EXERCISE: Wherever the string "EsSalud" shows up in the material below, copy that line.

RECORDED DATA:
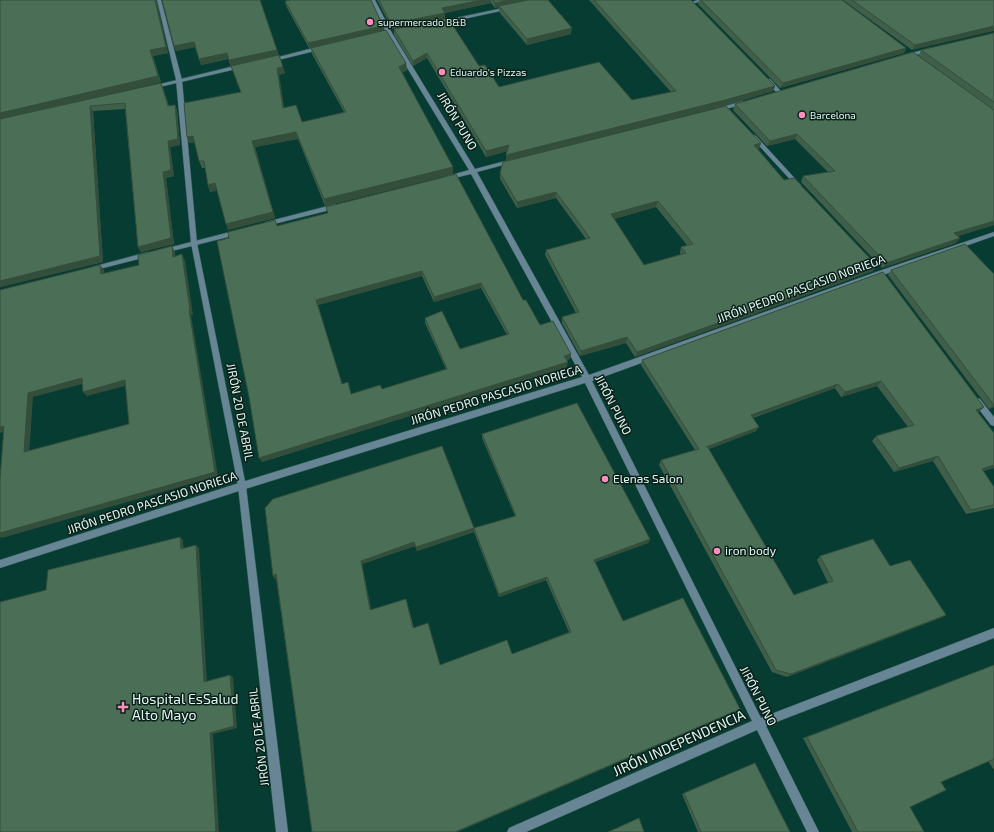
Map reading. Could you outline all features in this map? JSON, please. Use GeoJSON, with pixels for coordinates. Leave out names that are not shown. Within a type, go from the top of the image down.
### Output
{"type":"FeatureCollection","features":[{"type":"Feature","properties":{"kind":"street","name":"JIRÓN 20 DE ABRIL"},"geometry":{"type":"LineString","coordinates":[[159,0],[179,80],[194,243],[242,486],[282,832]]}},
{"type":"Feature","properties":{"kind":"street","name":"JIRÓN PUNO"},"geometry":{"type":"LineString","coordinates":[[373,0],[389,33],[473,171],[587,379],[813,832]]}},
{"type":"Feature","properties":{"kind":"street"},"geometry":{"type":"LineString","coordinates":[[690,1],[704,0]]}},
{"type":"Feature","properties":{"kind":"street"},"geometry":{"type":"LineString","coordinates":[[690,1],[696,8]]}},
{"type":"Feature","properties":{"kind":"street"},"geometry":{"type":"LineString","coordinates":[[434,23],[516,6]]}},
{"type":"Feature","properties":{"kind":"street"},"geometry":{"type":"LineString","coordinates":[[265,61],[327,47]]}},
{"type":"Feature","properties":{"kind":"street"},"geometry":{"type":"LineString","coordinates":[[896,58],[934,49]]}},
{"type":"Feature","properties":{"kind":"street"},"geometry":{"type":"LineString","coordinates":[[905,50],[917,59]]}},
{"type":"Feature","properties":{"kind":"street"},"geometry":{"type":"LineString","coordinates":[[142,89],[249,64]]}},
{"type":"Feature","properties":{"kind":"street"},"geometry":{"type":"LineString","coordinates":[[763,76],[779,92]]}},
{"type":"Feature","properties":{"kind":"street"},"geometry":{"type":"LineString","coordinates":[[772,94],[787,90]]}},
{"type":"Feature","properties":{"kind":"street"},"geometry":{"type":"LineString","coordinates":[[710,111],[749,101]]}},
{"type":"Feature","properties":{"kind":"street"},"geometry":{"type":"LineString","coordinates":[[726,108],[731,113]]}},
{"type":"Feature","properties":{"kind":"street"},"geometry":{"type":"LineString","coordinates":[[747,130],[806,193]]}},
{"type":"Feature","properties":{"kind":"street"},"geometry":{"type":"LineString","coordinates":[[442,179],[519,160]]}},
{"type":"Feature","properties":{"kind":"street"},"geometry":{"type":"LineString","coordinates":[[256,227],[341,205]]}},
{"type":"Feature","properties":{"kind":"street"},"geometry":{"type":"LineString","coordinates":[[82,271],[248,229]]}},
{"type":"Feature","properties":{"kind":"street","name":"JIRÓN PEDRO PASCASIO NORIEGA"},"geometry":{"type":"LineString","coordinates":[[0,564],[242,486],[587,379],[880,273],[994,234]]}},
{"type":"Feature","properties":{"kind":"street"},"geometry":{"type":"LineString","coordinates":[[970,392],[994,423]]}},
{"type":"Feature","properties":{"kind":"street","name":"JIRÓN INDEPENDENCIA"},"geometry":{"type":"LineString","coordinates":[[513,832],[758,724],[994,633]]}},
{"type":"Feature","properties":{"kind":"building"},"geometry":{"type":"Polygon","coordinates":[[[0,0],[155,0],[166,47],[150,50],[158,76],[0,113],[0,0]]]}},
{"type":"Feature","properties":{"kind":"building"},"geometry":{"type":"Polygon","coordinates":[[[162,0],[260,0],[277,50],[229,60],[227,53],[199,59],[194,42],[174,46],[162,0]]]}},
{"type":"Feature","properties":{"kind":"building"},"geometry":{"type":"Polygon","coordinates":[[[371,0],[383,26],[308,43],[285,1],[371,0]]]}},
{"type":"Feature","properties":{"kind":"building"},"geometry":{"type":"Polygon","coordinates":[[[379,0],[482,0],[442,8],[445,13],[391,24],[379,0]]]}},
{"type":"Feature","properties":{"kind":"building"},"geometry":{"type":"Polygon","coordinates":[[[493,0],[508,0],[495,3],[493,0]]]}},
{"type":"Feature","properties":{"kind":"building"},"geometry":{"type":"Polygon","coordinates":[[[528,0],[548,0],[572,28],[527,39],[499,6],[528,0]]]}},
{"type":"Feature","properties":{"kind":"building"},"geometry":{"type":"Polygon","coordinates":[[[594,0],[691,0],[775,86],[506,155],[509,145],[486,151],[427,53],[413,61],[394,29],[448,18],[479,66],[485,65],[499,87],[599,62],[632,100],[676,91],[594,0]]]}},
{"type":"Feature","properties":{"kind":"building"},"geometry":{"type":"Polygon","coordinates":[[[701,0],[842,0],[906,48],[783,83],[701,0]]]}},
{"type":"Feature","properties":{"kind":"building"},"geometry":{"type":"Polygon","coordinates":[[[852,0],[994,0],[994,26],[915,45],[852,0]]]}},
{"type":"Feature","properties":{"kind":"building"},"geometry":{"type":"Polygon","coordinates":[[[386,30],[406,63],[399,67],[453,167],[324,199],[296,132],[252,141],[273,212],[226,224],[215,183],[208,185],[204,161],[199,161],[193,136],[187,137],[184,103],[241,92],[231,66],[279,55],[283,67],[277,68],[283,108],[296,105],[302,122],[346,112],[311,48],[386,30]]]}},
{"type":"Feature","properties":{"kind":"building"},"geometry":{"type":"Polygon","coordinates":[[[994,33],[994,102],[921,50],[994,33]]]}},
{"type":"Feature","properties":{"kind":"building"},"geometry":{"type":"Polygon","coordinates":[[[913,52],[994,110],[994,221],[954,233],[960,238],[886,263],[803,176],[835,171],[797,134],[770,141],[735,104],[913,52]]]}},
{"type":"Feature","properties":{"kind":"building"},"geometry":{"type":"Polygon","coordinates":[[[161,83],[168,106],[175,105],[178,139],[168,141],[171,170],[163,172],[171,238],[138,247],[125,103],[90,106],[100,256],[0,281],[0,119],[161,83]]]}},
{"type":"Feature","properties":{"kind":"building"},"geometry":{"type":"Polygon","coordinates":[[[726,106],[761,143],[754,145],[784,180],[794,178],[877,266],[637,352],[627,337],[581,351],[562,317],[579,312],[546,250],[590,238],[556,192],[517,202],[500,173],[503,162],[726,106]],[[658,201],[611,214],[644,265],[686,253],[681,247],[693,244],[658,201]]]}},
{"type":"Feature","properties":{"kind":"building"},"geometry":{"type":"Polygon","coordinates":[[[456,174],[523,300],[526,300],[540,325],[553,321],[571,354],[564,356],[568,362],[259,458],[249,397],[217,241],[229,238],[228,232],[275,220],[277,226],[328,213],[326,207],[456,174]],[[422,271],[316,300],[342,384],[348,382],[351,394],[380,385],[382,389],[447,369],[425,318],[442,311],[460,349],[509,334],[481,283],[434,297],[422,271]]]}},
{"type":"Feature","properties":{"kind":"building"},"geometry":{"type":"Polygon","coordinates":[[[965,244],[994,274],[994,405],[891,270],[965,244]]]}},
{"type":"Feature","properties":{"kind":"building"},"geometry":{"type":"Polygon","coordinates":[[[172,246],[173,257],[182,254],[189,310],[215,472],[0,533],[0,479],[4,426],[0,427],[0,290],[100,265],[101,274],[139,265],[138,255],[172,246]],[[82,378],[28,393],[24,452],[129,424],[125,380],[83,392],[82,378]]]}},
{"type":"Feature","properties":{"kind":"building"},"geometry":{"type":"Polygon","coordinates":[[[883,272],[984,407],[976,410],[994,433],[994,465],[982,469],[994,487],[994,505],[971,510],[938,456],[899,468],[876,436],[914,425],[881,381],[845,392],[838,384],[751,415],[759,427],[707,447],[794,595],[833,581],[820,556],[873,539],[890,566],[910,560],[946,615],[791,674],[776,670],[661,460],[699,449],[642,360],[883,272]]]}},
{"type":"Feature","properties":{"kind":"building"},"geometry":{"type":"Polygon","coordinates":[[[577,403],[650,539],[594,560],[623,621],[683,598],[740,709],[455,832],[312,832],[276,574],[273,576],[265,508],[273,499],[442,446],[474,528],[516,516],[482,434],[577,403]],[[474,528],[416,547],[414,542],[361,561],[370,610],[406,599],[413,628],[428,623],[440,665],[507,640],[512,654],[571,632],[547,577],[499,594],[474,528]]]}},
{"type":"Feature","properties":{"kind":"building","name":"Hospital EsSalud Alto Mayo"},"geometry":{"type":"Polygon","coordinates":[[[180,537],[181,549],[196,545],[204,682],[230,675],[234,726],[210,733],[216,832],[0,832],[0,602],[46,590],[48,570],[180,537]]]}},
{"type":"Feature","properties":{"kind":"building"},"geometry":{"type":"Polygon","coordinates":[[[994,665],[994,759],[941,782],[946,790],[910,807],[924,832],[858,832],[807,737],[994,665]]]}},
{"type":"Feature","properties":{"kind":"building"},"geometry":{"type":"Polygon","coordinates":[[[755,763],[790,832],[701,832],[684,793],[755,763]]]}},
{"type":"Feature","properties":{"kind":"building"},"geometry":{"type":"Polygon","coordinates":[[[639,818],[644,832],[608,832],[639,818]]]}},
{"type":"Feature","properties":{"kind":"place","name":"supermercado B&B"},"geometry":{"type":"Point","coordinates":[370,22]}},
{"type":"Feature","properties":{"kind":"place","name":"Eduardo's Pizzas"},"geometry":{"type":"Point","coordinates":[442,72]}},
{"type":"Feature","properties":{"kind":"place","name":"Barcelona"},"geometry":{"type":"Point","coordinates":[802,115]}},
{"type":"Feature","properties":{"kind":"place","name":"Elenas Salon"},"geometry":{"type":"Point","coordinates":[605,479]}},
{"type":"Feature","properties":{"kind":"place","name":"iron body"},"geometry":{"type":"Point","coordinates":[717,551]}},
{"type":"Feature","properties":{"kind":"place","name":"Hospital EsSalud Alto Mayo"},"geometry":{"type":"Point","coordinates":[123,707]}}]}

RESULT:
{"type":"Feature","properties":{"kind":"building","name":"Hospital EsSalud Alto Mayo"},"geometry":{"type":"Polygon","coordinates":[[[180,537],[181,549],[196,545],[204,682],[230,675],[234,726],[210,733],[216,832],[0,832],[0,602],[46,590],[48,570],[180,537]]]}},
{"type":"Feature","properties":{"kind":"place","name":"Hospital EsSalud Alto Mayo"},"geometry":{"type":"Point","coordinates":[123,707]}}]}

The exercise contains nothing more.